Samford University's Cumberland School of Law is accepting applications for a new fully online master of science (M.S.) in health law and policy degree. The first class will be admitted for fall 2015.
The new degree recently was approved by the university’s board of trustees.
Through the online M.S. in health law and policy degree, professionals in the fields of compliance, human resources, insurance and healthcare administration will gain a marketable expertise in the increasingly complex world of health law and policy, according to Henry Strickland, Cumberland School of Law dean. The degree also will benefit recent graduates who plan to enter the field of health-care compliance or administration, as well as attorneys interested in health law or policy.
“The demand for professionals who can move into healthcare compliance and related roles is exploding, Strickland said. “Our new health law and policy degree will enable people in the health care industry to take advantage of that burgeoning demand. It will also provide recent college graduates with almost any major an entry into that field.”

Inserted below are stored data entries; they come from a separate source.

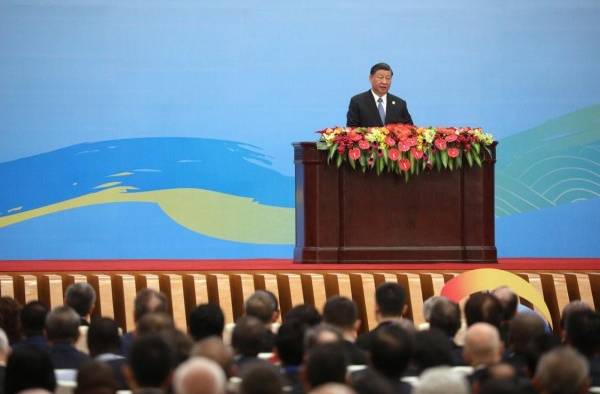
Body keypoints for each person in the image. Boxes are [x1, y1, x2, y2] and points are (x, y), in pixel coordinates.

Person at [347, 63, 413, 127]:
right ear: (370, 78)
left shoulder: (400, 104)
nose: (384, 82)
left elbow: (411, 130)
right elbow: (352, 130)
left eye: (388, 78)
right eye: (380, 77)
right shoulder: (357, 102)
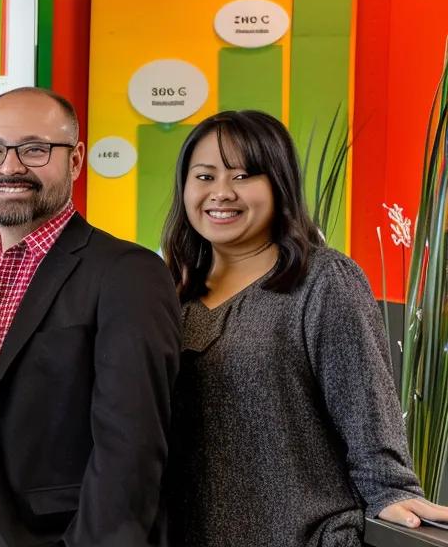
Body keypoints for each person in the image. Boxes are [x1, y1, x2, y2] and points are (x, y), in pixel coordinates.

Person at [160, 110, 448, 545]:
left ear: (279, 184)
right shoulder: (167, 293)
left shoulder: (322, 281)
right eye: (204, 176)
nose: (221, 193)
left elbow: (366, 405)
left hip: (305, 536)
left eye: (243, 176)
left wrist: (391, 490)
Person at [0, 87, 179, 547]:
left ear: (75, 160)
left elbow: (130, 452)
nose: (9, 167)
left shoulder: (126, 273)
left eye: (34, 149)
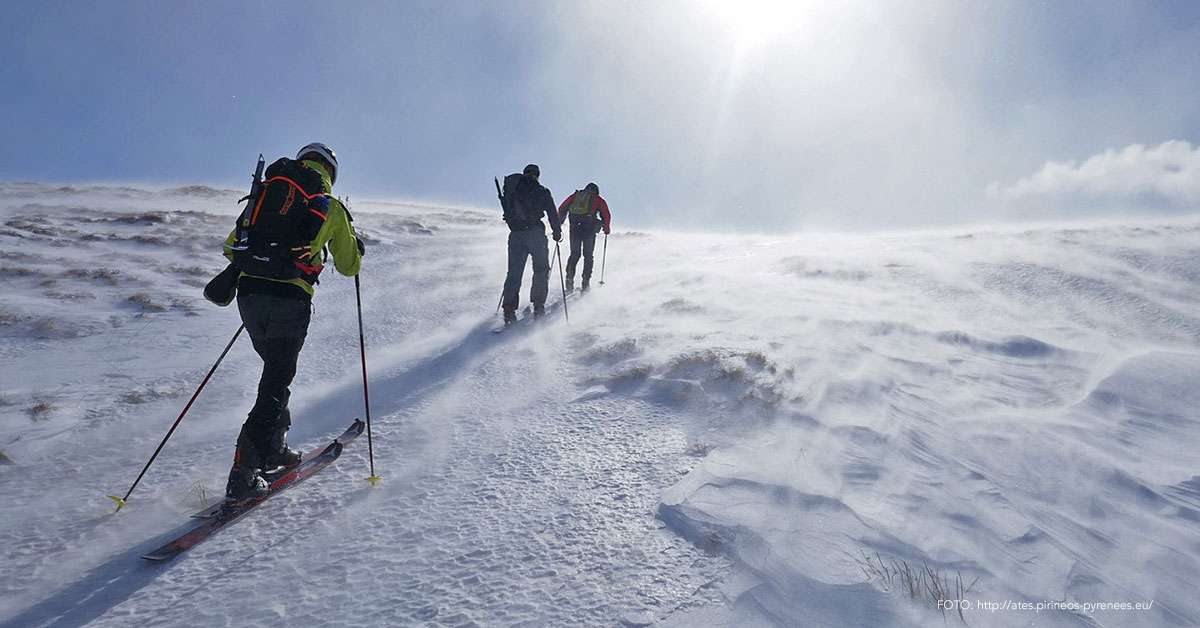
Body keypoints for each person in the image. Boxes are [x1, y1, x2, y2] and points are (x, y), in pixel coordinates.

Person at [222, 142, 363, 502]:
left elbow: (230, 246)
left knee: (275, 373)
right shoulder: (329, 205)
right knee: (275, 380)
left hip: (249, 295)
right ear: (331, 172)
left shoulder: (267, 193)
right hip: (290, 299)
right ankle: (244, 472)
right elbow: (349, 266)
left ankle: (274, 448)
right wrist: (354, 247)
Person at [500, 164, 562, 324]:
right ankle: (538, 305)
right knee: (541, 268)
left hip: (515, 234)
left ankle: (508, 309)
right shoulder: (541, 191)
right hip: (535, 233)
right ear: (537, 175)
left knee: (514, 271)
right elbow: (551, 212)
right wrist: (556, 230)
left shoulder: (514, 189)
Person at [556, 182, 611, 293]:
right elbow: (606, 213)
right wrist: (606, 228)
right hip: (589, 230)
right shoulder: (597, 199)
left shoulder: (575, 196)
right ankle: (585, 281)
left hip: (575, 227)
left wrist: (559, 222)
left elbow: (562, 208)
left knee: (575, 254)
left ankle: (569, 279)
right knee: (588, 255)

Experienced faculty from Samford’s Cumberland School of Law and College of Health Sciences, as well as compliance professionals from the community, will participate in the program, according to Laura Tomlin, Cumberland’s director of special programs. The program includes coursework in health law, regulatory affairs, public policy, insurance and healthcare administration, with a particular emphasis on healthcare compliance. The online program takes two years to complete. Students will enroll in two classes per term through fall, spring, and summer of their first year. The second year will include two classes in fall and in spring, and a final summer course. Two or three on-campus weekends are planned.
The new online program is one of only eight programs nationally to be accredited by the Compliance Certification Board (CCB).
“We are excited to have earned accreditation from the CCB. The demand for healthcare compliance professionals is rising, and this accreditation demonstrates that our program will prepare students for careers in this growing field,” Tomlin said.
Strickland noted that the M.S. degree does not replace a traditional juris doctor degree because the M.S. will not qualify graduates for admission to the bar.
“The M.S. degree instead will provide students a more focused study of essential healthcare law, regulation, and administration topics needed to advance in the healthcare industry,” he explained.